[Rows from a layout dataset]
★ ★ ★ ★ ★

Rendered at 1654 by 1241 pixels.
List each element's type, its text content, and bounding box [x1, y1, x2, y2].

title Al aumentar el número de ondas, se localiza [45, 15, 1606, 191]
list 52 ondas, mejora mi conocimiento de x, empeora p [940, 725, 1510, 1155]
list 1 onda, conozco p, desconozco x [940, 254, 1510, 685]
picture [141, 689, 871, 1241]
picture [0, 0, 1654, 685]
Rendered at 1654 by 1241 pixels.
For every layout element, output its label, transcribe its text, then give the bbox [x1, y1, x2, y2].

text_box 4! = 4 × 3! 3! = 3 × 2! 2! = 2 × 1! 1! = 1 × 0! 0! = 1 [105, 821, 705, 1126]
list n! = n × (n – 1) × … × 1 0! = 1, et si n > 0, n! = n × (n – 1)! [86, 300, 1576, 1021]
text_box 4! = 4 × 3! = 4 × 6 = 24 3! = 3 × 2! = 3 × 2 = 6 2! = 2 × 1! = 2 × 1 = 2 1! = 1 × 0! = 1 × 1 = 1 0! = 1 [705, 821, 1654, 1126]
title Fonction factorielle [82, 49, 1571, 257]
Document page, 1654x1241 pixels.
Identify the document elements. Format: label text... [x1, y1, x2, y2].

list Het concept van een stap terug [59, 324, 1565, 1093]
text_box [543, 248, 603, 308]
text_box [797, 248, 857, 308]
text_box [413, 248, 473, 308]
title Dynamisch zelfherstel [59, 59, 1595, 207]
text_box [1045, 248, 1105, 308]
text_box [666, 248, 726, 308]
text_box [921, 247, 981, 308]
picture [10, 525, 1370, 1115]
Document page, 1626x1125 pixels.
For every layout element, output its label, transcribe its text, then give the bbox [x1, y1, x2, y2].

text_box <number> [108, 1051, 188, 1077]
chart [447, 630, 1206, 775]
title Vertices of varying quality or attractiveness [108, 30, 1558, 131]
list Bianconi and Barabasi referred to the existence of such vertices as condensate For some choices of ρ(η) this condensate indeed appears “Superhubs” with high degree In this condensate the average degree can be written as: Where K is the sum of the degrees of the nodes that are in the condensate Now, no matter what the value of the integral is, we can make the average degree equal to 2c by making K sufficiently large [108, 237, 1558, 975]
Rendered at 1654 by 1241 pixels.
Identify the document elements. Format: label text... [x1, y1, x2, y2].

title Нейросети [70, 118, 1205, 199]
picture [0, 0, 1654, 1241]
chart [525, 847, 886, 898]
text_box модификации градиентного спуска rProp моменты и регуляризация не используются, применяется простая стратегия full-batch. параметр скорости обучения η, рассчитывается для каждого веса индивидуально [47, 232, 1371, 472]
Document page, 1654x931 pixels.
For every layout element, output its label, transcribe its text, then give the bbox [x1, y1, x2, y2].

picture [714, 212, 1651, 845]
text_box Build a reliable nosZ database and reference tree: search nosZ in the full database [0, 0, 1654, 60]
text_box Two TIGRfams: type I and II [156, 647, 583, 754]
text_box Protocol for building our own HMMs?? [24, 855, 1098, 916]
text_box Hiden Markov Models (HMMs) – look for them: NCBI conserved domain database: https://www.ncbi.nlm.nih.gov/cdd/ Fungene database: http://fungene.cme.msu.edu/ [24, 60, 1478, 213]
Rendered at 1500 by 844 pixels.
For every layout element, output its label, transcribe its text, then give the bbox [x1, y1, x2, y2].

★ ★ ★ ★ ★

* [Stated problem]: Can you repeat every line of the items above word for word, leaving nothing out and changing nothing?

* [Correct answer]:
Rendered at 1654 by 1241 pixels.
List each element's type, its text content, and bounding box [x1, y1, x2, y2].

title Al aumentar el número de ondas, se localiza [45, 15, 1606, 191]
list 52 ondas, mejora mi conocimiento de x, empeora p [940, 725, 1510, 1155]
list 1 onda, conozco p, desconozco x [940, 254, 1510, 685]
picture [141, 689, 871, 1241]
picture [0, 0, 1654, 685]
Rendered at 1654 by 1241 pixels.
For every layout element, output its label, transcribe its text, then give the bbox [x1, y1, x2, y2].

text_box 4! = 4 × 3! 3! = 3 × 2! 2! = 2 × 1! 1! = 1 × 0! 0! = 1 [105, 821, 705, 1126]
list n! = n × (n – 1) × … × 1 0! = 1, et si n > 0, n! = n × (n – 1)! [86, 300, 1576, 1021]
text_box 4! = 4 × 3! = 4 × 6 = 24 3! = 3 × 2! = 3 × 2 = 6 2! = 2 × 1! = 2 × 1 = 2 1! = 1 × 0! = 1 × 1 = 1 0! = 1 [705, 821, 1654, 1126]
title Fonction factorielle [82, 49, 1571, 257]
Document page, 1654x1241 pixels.
Identify the document elements. Format: label text... [x1, y1, x2, y2].

list Het concept van een stap terug [59, 324, 1565, 1093]
text_box [543, 248, 603, 308]
text_box [797, 248, 857, 308]
text_box [413, 248, 473, 308]
title Dynamisch zelfherstel [59, 59, 1595, 207]
text_box [1045, 248, 1105, 308]
text_box [666, 248, 726, 308]
text_box [921, 247, 981, 308]
picture [10, 525, 1370, 1115]
Document page, 1626x1125 pixels.
For every layout element, output its label, transcribe its text, then give the bbox [x1, y1, x2, y2].

text_box <number> [108, 1051, 188, 1077]
chart [447, 630, 1206, 775]
title Vertices of varying quality or attractiveness [108, 30, 1558, 131]
list Bianconi and Barabasi referred to the existence of such vertices as condensate For some choices of ρ(η) this condensate indeed appears “Superhubs” with high degree In this condensate the average degree can be written as: Where K is the sum of the degrees of the nodes that are in the condensate Now, no matter what the value of the integral is, we can make the average degree equal to 2c by making K sufficiently large [108, 237, 1558, 975]
Rendered at 1654 by 1241 pixels.
Identify the document elements. Format: label text... [x1, y1, x2, y2].

title Нейросети [70, 118, 1205, 199]
picture [0, 0, 1654, 1241]
chart [525, 847, 886, 898]
text_box модификации градиентного спуска rProp моменты и регуляризация не используются, применяется простая стратегия full-batch. параметр скорости обучения η, рассчитывается для каждого веса индивидуально [47, 232, 1371, 472]
Document page, 1654x931 pixels.
For every layout element, output its label, transcribe its text, then give the bbox [x1, y1, x2, y2].

picture [714, 212, 1651, 845]
text_box Build a reliable nosZ database and reference tree: search nosZ in the full database [0, 0, 1654, 60]
text_box Two TIGRfams: type I and II [156, 647, 583, 754]
text_box Protocol for building our own HMMs?? [24, 855, 1098, 916]
text_box Hiden Markov Models (HMMs) – look for them: NCBI conserved domain database: https://www.ncbi.nlm.nih.gov/cdd/ Fungene database: http://fungene.cme.msu.edu/ [24, 60, 1478, 213]
Rendered at 1500 by 844 pixels.
For every layout element, output its label, transcribe its text, then give the bbox [x1, y1, x2, y2].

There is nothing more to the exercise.